• **ACTION ITEM A**
In the records, from the line with "Count how many" to the line with "facing to the right of the viewer", substitute "man in navy shirt" for "man in blue shirt" and give those lines again with nothing else changed.

Karnataka High Court

Kabadi Enterprises Rep. By Its Partner ... vs The Income Tax Officer on 11 October, 2006

Equivalent citations: (2007)207CTR(KAR)448, [2007]290ITR610(KAR), [2007]290ITR610(KARN)

Bench: R. Gururajan, N. Ananda

JUDGMENT

1. The assessee is before us in this appeal.

2. The assessee filed return of income for the assessment years 1988-89 and 1989-90, declaring Rs. 1,82,155/- and Rs. 3,69,879/- respectively. The Assessing Authority while concluding the assessment for the year 1988-89, included the interest concerned Rs. 1,97,821/-while quantifying the relief under Section 80HHC of the Income Tax Act (for short, 'the Act') by holding that interest cannot be treated as business income. Similarly, for the assessment year 1989-90, he denied the benefit of Section 80HHC insofar as the interest income is concerned. Aggrieved by the same, the assessee filed two appeals. The Assessing Authority passed a common order. The Assessing Authority accepted the contention of the assessee with regard to interest income, job work tailoring and nomination profits for the purpose of benefit under Section 80HHC of the Act The revenue moved the Tribunal. The appeal of the revenue was accepted. It is in these circumstances, the appellant-assessee is before us.

• **RECORDS**
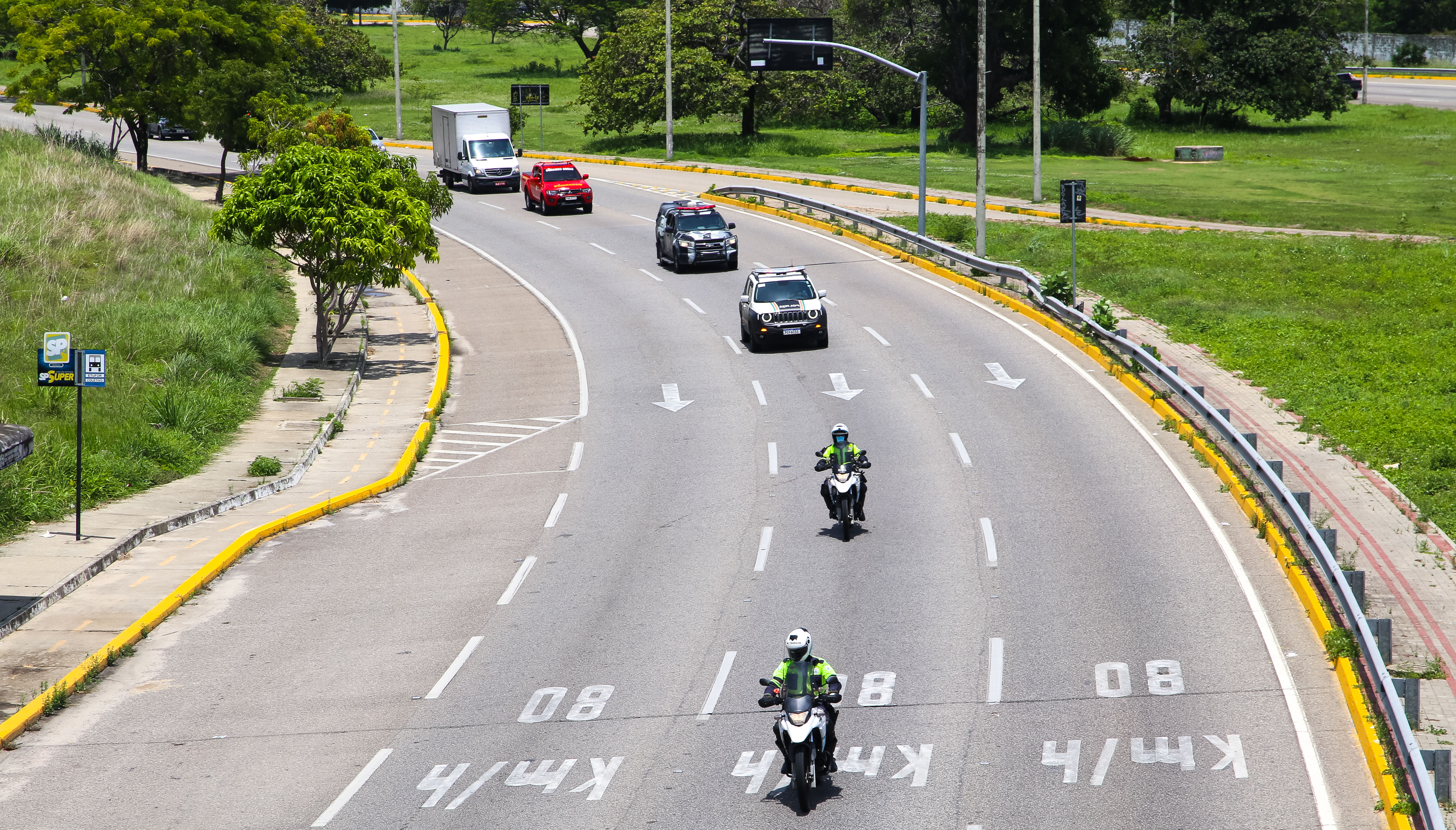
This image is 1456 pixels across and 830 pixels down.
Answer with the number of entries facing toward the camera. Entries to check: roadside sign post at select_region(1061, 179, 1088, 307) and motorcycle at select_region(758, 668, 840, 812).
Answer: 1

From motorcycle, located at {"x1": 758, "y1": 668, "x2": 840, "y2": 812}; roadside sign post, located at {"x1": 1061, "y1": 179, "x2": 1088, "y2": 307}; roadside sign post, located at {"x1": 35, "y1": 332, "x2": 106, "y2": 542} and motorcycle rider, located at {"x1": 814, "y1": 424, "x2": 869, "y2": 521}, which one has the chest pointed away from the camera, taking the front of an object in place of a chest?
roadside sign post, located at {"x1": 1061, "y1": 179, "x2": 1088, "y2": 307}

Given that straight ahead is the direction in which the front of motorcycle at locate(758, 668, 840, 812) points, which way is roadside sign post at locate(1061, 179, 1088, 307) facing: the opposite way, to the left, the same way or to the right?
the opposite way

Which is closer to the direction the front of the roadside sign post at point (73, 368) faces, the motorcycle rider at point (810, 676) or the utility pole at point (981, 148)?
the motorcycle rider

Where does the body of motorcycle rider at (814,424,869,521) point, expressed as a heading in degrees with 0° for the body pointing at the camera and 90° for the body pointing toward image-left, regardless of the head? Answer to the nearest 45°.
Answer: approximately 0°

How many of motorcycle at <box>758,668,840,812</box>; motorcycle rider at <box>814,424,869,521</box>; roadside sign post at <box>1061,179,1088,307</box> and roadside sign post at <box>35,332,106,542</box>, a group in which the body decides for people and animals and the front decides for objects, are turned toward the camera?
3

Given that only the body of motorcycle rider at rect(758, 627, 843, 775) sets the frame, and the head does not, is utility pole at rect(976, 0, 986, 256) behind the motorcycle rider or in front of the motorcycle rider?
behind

* * *

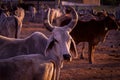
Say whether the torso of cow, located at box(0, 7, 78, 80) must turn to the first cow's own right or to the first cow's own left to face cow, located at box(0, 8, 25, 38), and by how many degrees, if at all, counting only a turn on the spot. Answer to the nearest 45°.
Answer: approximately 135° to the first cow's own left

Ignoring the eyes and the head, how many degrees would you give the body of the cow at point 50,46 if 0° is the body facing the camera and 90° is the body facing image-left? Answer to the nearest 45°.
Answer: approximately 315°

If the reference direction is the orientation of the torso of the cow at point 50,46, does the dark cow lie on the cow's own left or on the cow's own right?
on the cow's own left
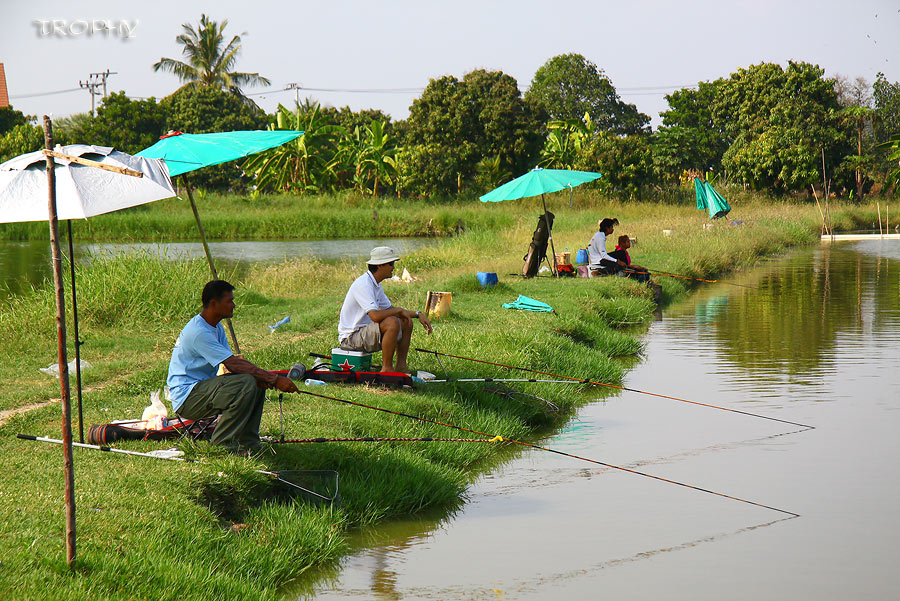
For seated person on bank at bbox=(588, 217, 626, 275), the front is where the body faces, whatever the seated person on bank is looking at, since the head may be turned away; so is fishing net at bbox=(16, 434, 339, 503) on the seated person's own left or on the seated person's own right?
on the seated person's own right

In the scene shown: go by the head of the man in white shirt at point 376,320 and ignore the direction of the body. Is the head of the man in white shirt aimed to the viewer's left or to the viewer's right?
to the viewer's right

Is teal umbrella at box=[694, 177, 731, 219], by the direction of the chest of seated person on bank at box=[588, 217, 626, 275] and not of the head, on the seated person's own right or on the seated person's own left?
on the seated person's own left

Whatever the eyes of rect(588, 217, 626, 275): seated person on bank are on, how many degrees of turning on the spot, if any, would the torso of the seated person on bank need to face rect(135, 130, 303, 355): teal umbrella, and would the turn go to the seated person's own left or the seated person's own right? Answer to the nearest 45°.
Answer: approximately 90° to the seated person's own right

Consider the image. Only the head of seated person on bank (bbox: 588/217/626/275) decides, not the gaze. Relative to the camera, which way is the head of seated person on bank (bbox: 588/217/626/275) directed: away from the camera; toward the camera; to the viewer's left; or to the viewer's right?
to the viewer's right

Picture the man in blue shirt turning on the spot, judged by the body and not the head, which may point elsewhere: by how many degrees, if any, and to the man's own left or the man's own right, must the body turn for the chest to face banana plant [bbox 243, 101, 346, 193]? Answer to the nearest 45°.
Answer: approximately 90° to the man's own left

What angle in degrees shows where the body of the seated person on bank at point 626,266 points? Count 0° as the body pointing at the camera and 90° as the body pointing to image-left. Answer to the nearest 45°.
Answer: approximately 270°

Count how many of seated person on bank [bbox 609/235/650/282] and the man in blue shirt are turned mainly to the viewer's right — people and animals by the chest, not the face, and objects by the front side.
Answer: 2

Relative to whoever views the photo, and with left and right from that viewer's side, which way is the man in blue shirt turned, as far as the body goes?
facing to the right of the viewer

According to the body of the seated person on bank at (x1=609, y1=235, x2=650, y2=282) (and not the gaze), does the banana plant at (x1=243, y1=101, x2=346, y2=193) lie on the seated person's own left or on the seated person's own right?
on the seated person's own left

• **ACTION ITEM B**
Print the passage of the judgment from "Karnataka High Court" to "in this appeal.".

• **RESPONSE AREA A**
Count how many of seated person on bank [bbox 609/235/650/282] and the man in navy shirt are turned mainly to the viewer's right — people and animals by the chest, not the face, and objects by the front side.
Answer: 2

Relative to whoever views the photo, and with left and right from that viewer's side, which way is the man in navy shirt turned, as far as the body goes?
facing to the right of the viewer

• **RESPONSE AREA B**
Karnataka High Court

Kabadi Enterprises Rep. By Its Partner ... vs The Income Tax Officer on 11 October, 2006

Equivalent citations: (2007)207CTR(KAR)448, [2007]290ITR610(KAR), [2007]290ITR610(KARN)

Bench: R. Gururajan, N. Ananda

JUDGMENT

1. The assessee is before us in this appeal.